I do congratulate my noble friend on the ingenious intelligence which has gone into devising the auto-enrolment procedures. I appreciate that it was always the case that the big battalions, the small platoons and their collective champions would react differently to the procedures and that a decently lengthy Committee stage to examine this Bill sympathetically stretches out ahead of us. However, I am pleased that the TUC regards the project at least as well as it would a curate’s egg, and, since the TUC approves the principle and resiles only from the detail, it may be an archdeacon’s egg anyway.
I support my noble friend’s praise for those who have prepared the Bill. I also congratulate my noble friend on the impact study, especially because it is noticeably not written in Sanskrit. My only whispered dissenting note on the Bill’s initial presentation today is best reflected in an episode from my past, when in the 1970s, before I entered the other place, I was responsible for helping Rolls-Royce, then a somewhat inbred company, to recruit the chairman of another FTSE 100 company to its board. After his first board meeting, he took the company secretary aside and said that there had been 55 acronyms in the board papers without an accompanying legend, and that he would not attend a second board meeting unless he was provided with a code. The company secretary was apologetic, and within 24 hours he generated a list of 89 corporate acronyms and their underlying rationale, saying that in a fair number of cases the acronyms had been new to him as well. The problem is nothing like so severe in the departmental briefing, but the explanations are not universally reliable, and it is easier to approach the Sanskrit passages if a Sanskrit dictionary is to hand.

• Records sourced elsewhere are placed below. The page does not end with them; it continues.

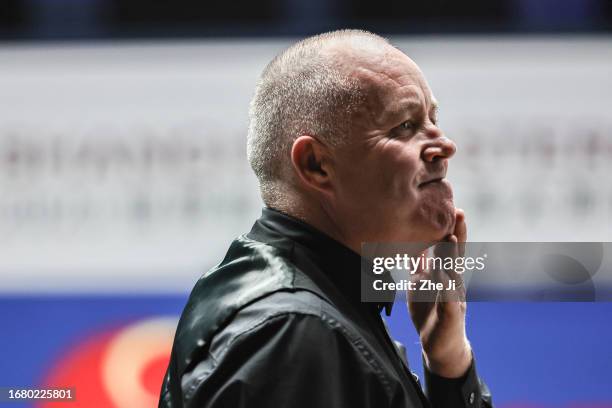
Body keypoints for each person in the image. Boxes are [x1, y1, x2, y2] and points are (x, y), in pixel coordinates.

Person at [160, 29, 493, 408]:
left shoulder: (315, 310)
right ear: (316, 165)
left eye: (433, 119)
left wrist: (448, 364)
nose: (444, 145)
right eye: (404, 126)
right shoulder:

I look forward to the remaining stages, which have the lure of a seminar. As a penance for not adding more solid pabulum for these proceedings, I conclude with the light relief I was offered by the Treasury when I had to travel the country as Paymaster-General, explaining to British business the obligations placed on it by the Single European Act. This took the form of an illustration of a non-tariff barrier in the context of a level playing field; namely, that in the life insurance industry a British actuary could tell you how many people were going to die, whereas a Sicilian actuary could give you their names and addresses. To be fair, I suppose that in our marvellous continent a Sicilian insurance broker might be similarly mystified by the character in Saki who had to have his 21st birthday three years running because it would have been indelicate for him to move on and up until his mother admitted to more than 35 years. However, all these minutiae are for tomorrow. The Bill is a necessity today.